(RECORD EXCERPTS):

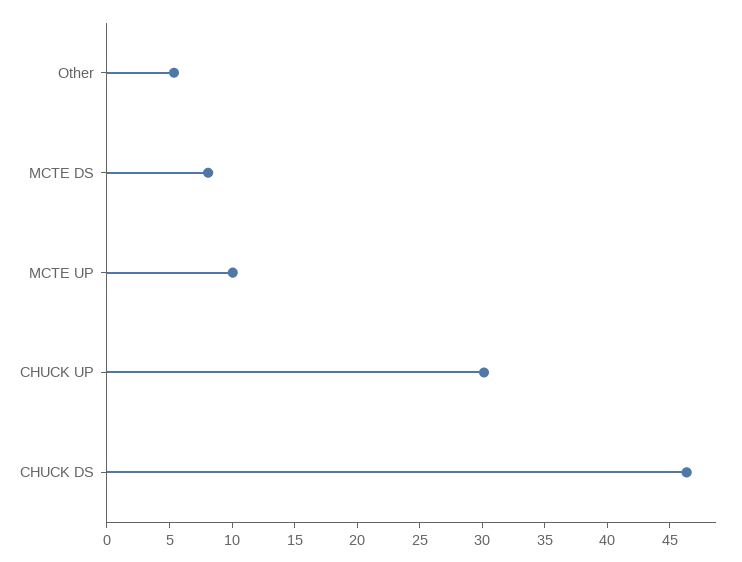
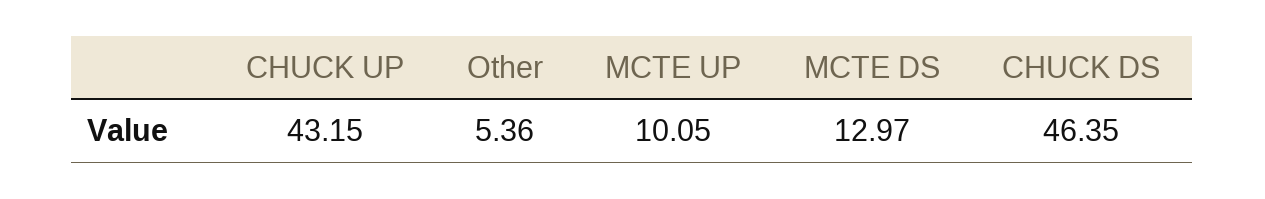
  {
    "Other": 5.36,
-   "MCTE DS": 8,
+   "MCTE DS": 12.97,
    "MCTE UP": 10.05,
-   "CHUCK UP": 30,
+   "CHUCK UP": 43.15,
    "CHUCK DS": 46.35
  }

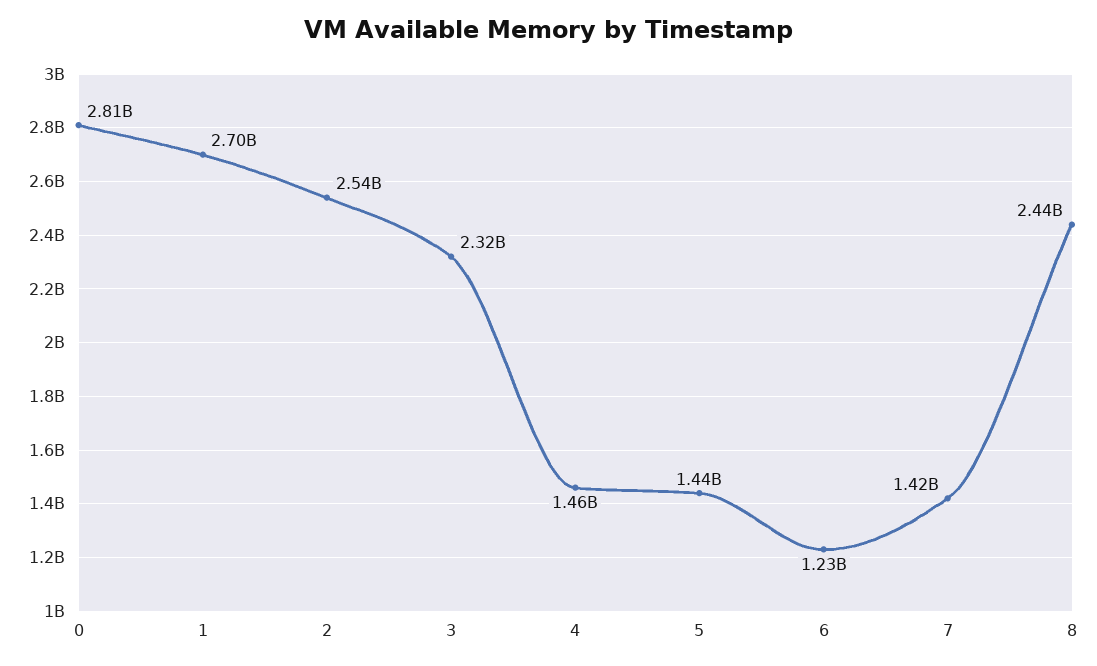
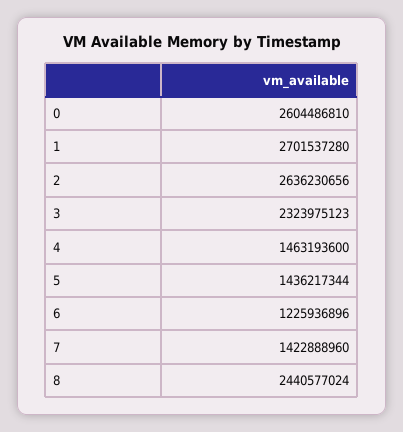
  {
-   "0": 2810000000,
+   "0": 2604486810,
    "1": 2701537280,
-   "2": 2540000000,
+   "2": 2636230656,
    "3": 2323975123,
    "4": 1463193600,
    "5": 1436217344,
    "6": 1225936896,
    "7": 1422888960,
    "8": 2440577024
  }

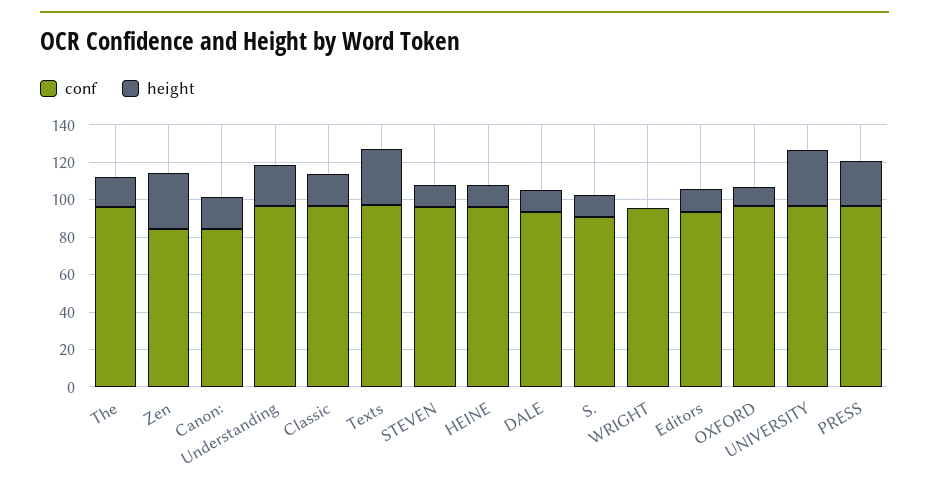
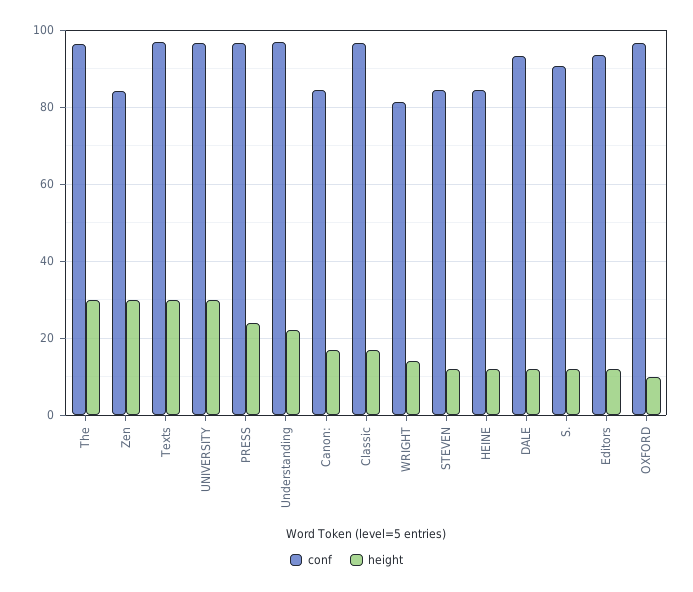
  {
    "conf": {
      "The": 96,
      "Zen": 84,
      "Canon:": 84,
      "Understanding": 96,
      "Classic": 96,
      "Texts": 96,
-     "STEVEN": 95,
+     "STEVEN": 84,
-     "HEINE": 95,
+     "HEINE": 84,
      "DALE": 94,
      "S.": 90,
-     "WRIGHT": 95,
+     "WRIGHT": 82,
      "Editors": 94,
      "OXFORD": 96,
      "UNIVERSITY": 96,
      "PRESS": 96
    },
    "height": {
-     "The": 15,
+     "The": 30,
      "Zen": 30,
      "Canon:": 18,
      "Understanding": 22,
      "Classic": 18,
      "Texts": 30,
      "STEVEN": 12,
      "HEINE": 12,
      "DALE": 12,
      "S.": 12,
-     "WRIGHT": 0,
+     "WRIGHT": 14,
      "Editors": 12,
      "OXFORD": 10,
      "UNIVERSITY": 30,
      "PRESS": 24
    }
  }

...

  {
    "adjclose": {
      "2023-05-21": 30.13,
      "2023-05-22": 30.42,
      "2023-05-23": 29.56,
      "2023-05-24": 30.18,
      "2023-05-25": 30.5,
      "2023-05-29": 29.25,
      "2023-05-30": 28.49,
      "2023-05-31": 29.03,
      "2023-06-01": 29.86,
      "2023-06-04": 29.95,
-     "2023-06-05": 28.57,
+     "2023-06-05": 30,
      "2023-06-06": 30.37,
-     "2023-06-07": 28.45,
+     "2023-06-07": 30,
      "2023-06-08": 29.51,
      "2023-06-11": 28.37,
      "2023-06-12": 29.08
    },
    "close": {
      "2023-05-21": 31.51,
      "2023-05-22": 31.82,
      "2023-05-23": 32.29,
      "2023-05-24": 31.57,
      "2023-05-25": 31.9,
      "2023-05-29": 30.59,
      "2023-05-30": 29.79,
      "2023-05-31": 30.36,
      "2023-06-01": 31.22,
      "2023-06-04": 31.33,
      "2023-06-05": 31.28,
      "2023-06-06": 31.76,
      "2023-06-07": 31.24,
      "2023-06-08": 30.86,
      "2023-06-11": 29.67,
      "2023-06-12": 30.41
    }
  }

(WHAT TO DO):
A single figure is required: the number of lines in the data where the word "WRIGHT" occurs.

(SOLVED PROBLEM):
4